私はひたすら廊下を走って外へ行こうとしたけれど、沢山の生徒達が倒れたり、数人の教師達が闘っていたり…

「うわー!」

「きゃあー!!」

階段下では、魔獣に襲わそうな生徒達がいたので私はこのくらいの距離なら大丈夫だと、弓矢を魔獣に向けて放ち倒した。あの一本角の魔獣はケレンベルという狼の一種で…弱点は角だしね、少しだけマシューの毛を持ってて良かった…!!

「ハァハァ…!貴方達大丈夫!?」

「…ひ、姫様…!ヒック…」

「…大丈夫よ。たてる?」

「…あ、は、ははい」

プルプル震えている生徒達もいて、私は彼女達を誘導した。その時、私の護衛の騎士団と思われる人達が沢山きたけど…血だらけ!?

「……エメラルド姫!お逃げ下さい!」

「!?」

かなり大きな魔獣に乗っていた人がいた。顔はよく見えないけれど…あの白い服は……かつて聖教会のトップだった服装だ。大きな魔獣は私を狙っているようだったので、私はみんなに危害がないように避けて外の庭園と逃げた!

激しくどしゃ降りの雨で周りがよく見えない!

「ハァハァハァ…!」

大きな魔獣は私を追いかけてきた。どうしよ!?マシューがいればなんとかなれたかな、いや、パパ達に連絡を…それじゃあダメだ!闘わないと!!私はずぶ濡れになりながらも、魔獣と魔獣に乗っている人物に矢を向けた。

「………ふふふふ」


「……女性の声…?え…でもその服装は…ベリル・コーネルピンのはず」

魔獣に乗っていた人物はフードを外し、白いとんがり帽子を再度被った。…白いとんがり帽子にその服を見に纏うのは間違いなく…あのおじいちゃんであるベリル・コーネルピンなのに。目の前にいる人はこの学園の生徒でプリちゃんにチョコレートを渡していた美少女。

プリスマティン…プリスマティン・ヘリオドール。その人だった。彼女は私を見下ろしながら、令嬢らしく優雅に挨拶をした。
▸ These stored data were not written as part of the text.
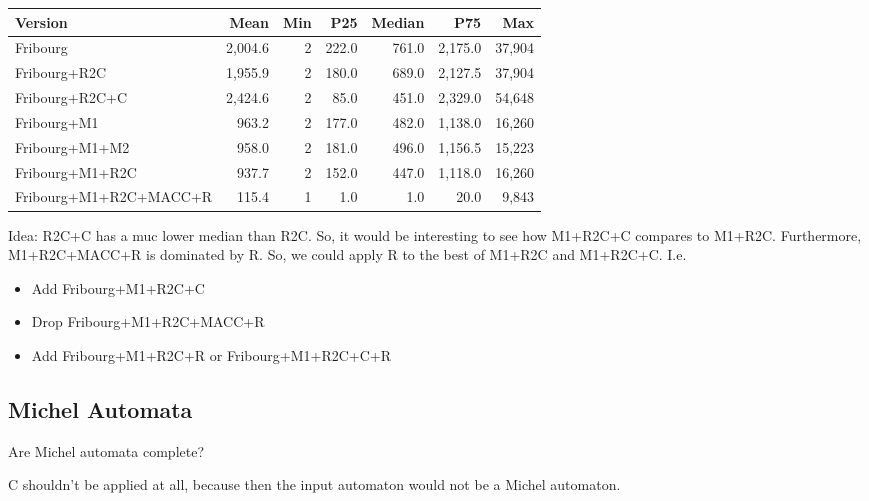 \begin{table}[ht]
\centering
\begin{tabular}{lrrrrrr}
  \toprule
Version & Mean & Min & P25 & Median & P75 & Max \\ 
  \midrule
Fribourg & 2,004.6 & 2 & 222.0 & 761.0 & 2,175.0 & 37,904 \\ 
  Fribourg+R2C & 1,955.9 & 2 & 180.0 & 689.0 & 2,127.5 & 37,904 \\ 
  Fribourg+R2C+C & 2,424.6 & 2 & 85.0 & 451.0 & 2,329.0 & 54,648 \\ 
  Fribourg+M1 & 963.2 & 2 & 177.0 & 482.0 & 1,138.0 & 16,260 \\ 
  Fribourg+M1+M2 & 958.0 & 2 & 181.0 & 496.0 & 1,156.5 & 15,223 \\ 
  Fribourg+M1+R2C & 937.7 & 2 & 152.0 & 447.0 & 1,118.0 & 16,260 \\ 
  Fribourg+M1+R2C+MACC+R & 115.4 & 1 & 1.0 & 1.0 & 20.0 & 9,843 \\ 
   \bottomrule
\end{tabular}
\end{table}

Idea: R2C+C has a muc lower median than R2C. So, it would be interesting to see how M1+R2C+C compares to M1+R2C. Furthermore, M1+R2C+MACC+R is dominated by R. So, we could apply R to the best of M1+R2C and M1+R2C+C. I.e.
\begin{itemize}
\item Add Fribourg+M1+R2C+C
\item Drop Fribourg+M1+R2C+MACC+R
\item Add Fribourg+M1+R2C+R or Fribourg+M1+R2C+C+R
\end{itemize}



\subsection{Michel Automata}
Are Michel automata complete?

C shouldn't be applied at all, because then the input automaton would not be a Michel automaton.



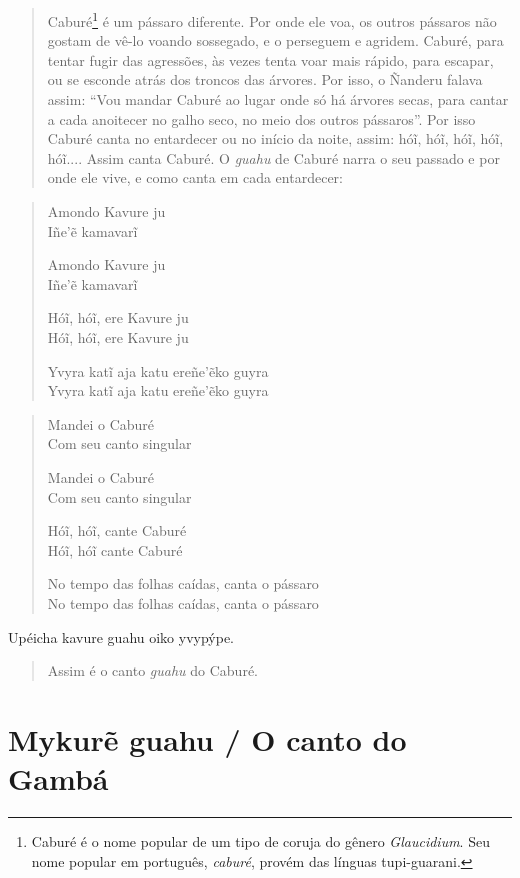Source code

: \begin{quote}
Caburé\footnote{Caburé é o nome popular de um tipo de coruja do gênero
  \emph{Glaucidium}. Seu nome popular em português, \emph{caburé},
  provém das línguas tupi-guarani.} é um pássaro diferente. Por onde ele
voa, os outros pássaros não gostam de vê-lo voando sossegado, e o
perseguem e agridem. Caburé, para tentar fugir das agressões, às vezes
tenta voar mais rápido, para escapar, ou se esconde atrás dos troncos
das árvores. Por isso, o Ñanderu falava assim: ``Vou mandar Caburé ao
lugar onde só há árvores secas, para cantar a cada anoitecer no galho
seco, no meio dos outros pássaros''. Por isso Caburé canta no entardecer
ou no início da noite, assim: hóĩ, hóĩ, hóĩ, hóĩ, hóĩ.... Assim canta
Caburé. O \emph{guahu} de Caburé narra o seu passado e por onde ele
vive, e como canta em cada entardecer:
\end{quote}

\begin{verse}
Amondo Kavure ju\\
Iñe'ẽ kamavarĩ

Amondo Kavure ju\\
Iñe'ẽ kamavarĩ

Hóĩ, hóĩ, ere Kavure ju\\
Hóĩ, hóĩ, ere Kavure ju

Yvyra katĩ aja katu ereñe'ẽko guyra\\
Yvyra katĩ aja katu ereñe'ẽko guyra
\end{verse}

\begin{verse}
Mandei o Caburé\\
Com seu canto singular

Mandei o Caburé\\
Com seu canto singular

Hóĩ, hóĩ, cante Caburé\\
Hóĩ, hóĩ cante Caburé

No tempo das folhas caídas, canta o pássaro\\
No tempo das folhas caídas, canta o pássaro
\end{verse}

Upéicha kavure guahu oiko yvypýpe.

\begin{quote}
Assim é o canto \emph{guahu} do Caburé.
\end{quote}

\chapter{Mykurẽ guahu / O canto do Gambá}

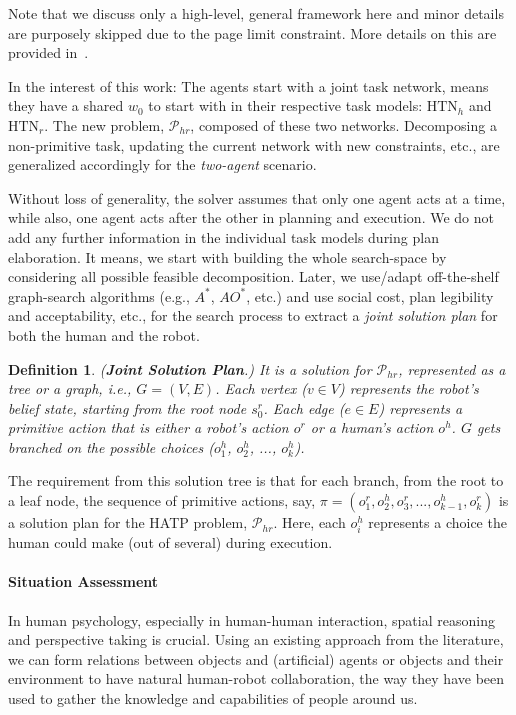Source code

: \documentclass[letterpaper]{article} %
\newtheorem{definition}{Definition}
\begin{document}
Note that we discuss only a high-level, general framework here and minor details are purposely skipped due to the page limit constraint. More details on this are provided in~\cite{thesisBuisan21,buisan:hal-03684211}. 

In the interest of this work: The agents start with a joint task network, means they have a shared $w_0$ to start with in their respective task models: $\mathrm{HTN}_{h}$ and $\mathrm{HTN}_{r}$. The new problem, $\mathcal{P}_{hr}$, composed of these two networks. Decomposing a non-primitive task, updating the current network with new constraints, etc., are generalized accordingly for the \textit{two-agent} scenario. 

Without loss of generality, the solver assumes that only one agent acts at a time, while also, one agent acts after the other in planning and execution. 
We do not add any further information in the individual task models during plan elaboration. It means, we start with building the whole search-space by considering all possible feasible decomposition. Later, we use/adapt off-the-shelf graph-search algorithms (e.g., $A^*$, $AO^*$, etc.) and use social cost, plan legibility and acceptability, etc., for the search process to extract a \textit{joint solution plan} for both the human and the robot. 

\begin{definition}
(\textbf{Joint Solution Plan}.) 
{It is a solution for $\mathcal{P}_{hr}$, represented as a tree or a graph, i.e., $G=(V,E)$. Each vertex ($v \in V$) represents the robot's belief state, starting from the root node $s_0^r$. Each edge ($e \in E$) represents a primitive action that is either a robot's action $o^{r}$ or a human's action $o^{h}$. $G$ gets branched on the possible choices ($o^{h}_1$, $o^{h}_2$, ..., $o^{h}_k$). 
}  
\end{definition}

The requirement from this solution tree is that for each branch, from the root to a leaf node, the sequence of primitive actions, say,  $\pi=(o_1^r,o_2^h,o_3^r,...,o_{k-1}^h,o_k^r)$ is a solution plan for the HATP problem, $\mathcal{P}_{hr}$. Here, each $o_i^h$ represents a choice the human could make (out of several) during execution.

\paragraph{Situation Assessment} In human psychology, especially in human-human interaction, spatial reasoning and perspective taking is crucial. 
Using an existing approach from the literature, we can form relations between objects and (artificial) agents or objects and their environment to have natural human-robot collaboration, the way they have been used to gather the knowledge and capabilities of people around us. 
\end{document}
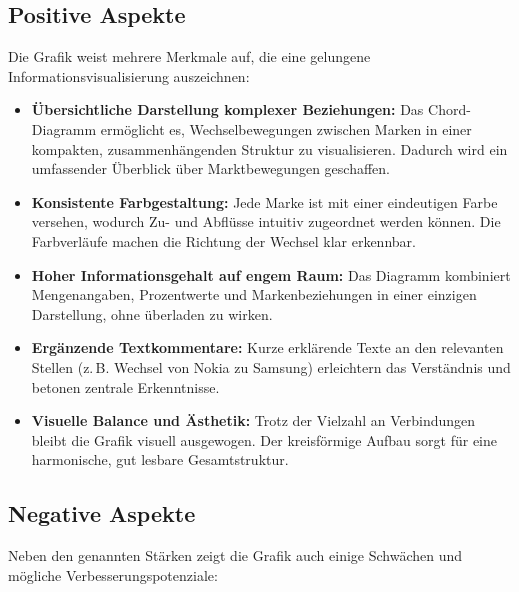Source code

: \documentclass[a4paper,12pt]{article}
\begin{document}
\subsection{Positive Aspekte}
Die Grafik weist mehrere Merkmale auf, die eine gelungene Informationsvisualisierung auszeichnen:

\begin{itemize}[label=--]
    \item \textbf{Übersichtliche Darstellung komplexer Beziehungen:} 
    Das Chord-Diagramm ermöglicht es, Wechselbewegungen zwischen Marken in einer kompakten, zusammenhängenden Struktur zu visualisieren. 
    Dadurch wird ein umfassender Überblick über Marktbewegungen geschaffen.
    
    \item \textbf{Konsistente Farbgestaltung:} 
    Jede Marke ist mit einer eindeutigen Farbe versehen, wodurch Zu- und Abflüsse intuitiv zugeordnet werden können. 
    Die Farbverläufe machen die Richtung der Wechsel klar erkennbar.
    
    \item \textbf{Hoher Informationsgehalt auf engem Raum:} 
    Das Diagramm kombiniert Mengenangaben, Prozentwerte und Markenbeziehungen in einer einzigen Darstellung, ohne überladen zu wirken.
    
    \item \textbf{Ergänzende Textkommentare:} 
    Kurze erklärende Texte an den relevanten Stellen (z.\,B. Wechsel von Nokia zu Samsung) erleichtern das Verständnis und betonen zentrale Erkenntnisse.
    
    \item \textbf{Visuelle Balance und Ästhetik:} 
    Trotz der Vielzahl an Verbindungen bleibt die Grafik visuell ausgewogen. 
    Der kreisförmige Aufbau sorgt für eine harmonische, gut lesbare Gesamtstruktur.
\end{itemize}

\subsection{Negative Aspekte}
Neben den genannten Stärken zeigt die Grafik auch einige Schwächen und mögliche Verbesserungspotenziale:
\end{document}
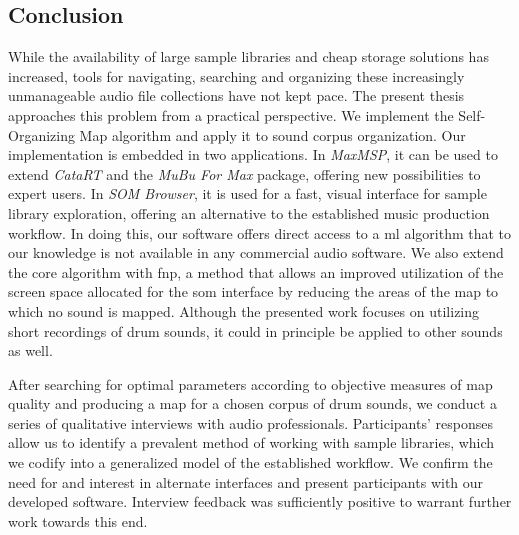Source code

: \subsection{Conclusion}
\label{subsubsec:discussion_conclusion}
While the availability of large sample libraries and cheap storage solutions has
increased, tools for navigating, searching and organizing these increasingly
unmanageable audio file collections have not kept pace. The present thesis
approaches this problem from a practical perspective. We implement the
Self-Organizing Map algorithm and apply it to sound corpus organization. Our
implementation is embedded in two applications. In \textit{MaxMSP}, it can be
used to extend \textit{CataRT} and the \textit{MuBu For Max} package, offering
new possibilities to expert users. In \textit{SOM Browser}, it is used for a
fast, visual interface for sample library exploration, offering an alternative
to the established music production workflow. In doing this, our software offers
direct access to a \gls{ml} algorithm that to our knowledge is not available in
any commercial audio software. We also extend the core algorithm with \gls{fnp},
a method that allows an improved utilization of the screen space allocated for
the \gls{som} interface by reducing the areas of the map to which no sound is
mapped. Although the presented work focuses on utilizing short recordings of
drum sounds, it could in principle be applied to other sounds as well.

\smallskip


After searching for optimal parameters according to objective measures of map
quality and producing a map for a chosen corpus of drum sounds, we conduct a
series of qualitative interviews with audio professionals. Participants'
responses allow us to identify a prevalent method of working with sample
libraries, which we codify into a generalized model of the established workflow.
We confirm the need for and interest in alternate interfaces and present
participants with our developed software. Interview feedback was sufficiently
positive to warrant further work towards this end.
「…お久しぶりですわ。エメラルド姫様。…この顔では初めまして、ですわね。ですが、もう時間がありませんので、貴女の心臓を頂戴いたします」

そう彼女は糸みたいな物を出しながら、白いフードをかぶっていた人達を沢山出してきた!?その糸で操ってる!?一斉に私を狙ってくる人達…

どうしよ?!どう闘う!?こんな大人数…!パパ…!ガーネット兄様!ハウライト兄様!!

「……っ!!!」

私はもう駄目だと涙ぐみ、目をつぶった瞬間に、優しく抱き寄せる腕を感じた。

「何エメを泣かせてるの」

そう呟く声と同時に大きな雷の攻撃をフードを被っていた人達にめがけて一気に倒していた……。

あぁ…本当に。

前もそうだった。

いつも、ピンチの時に駆けつけてくれる、私と同じへっぽこ魔力な王子様。

「……プリちゃん…」

いつだって、小さなヒーローだったんだ。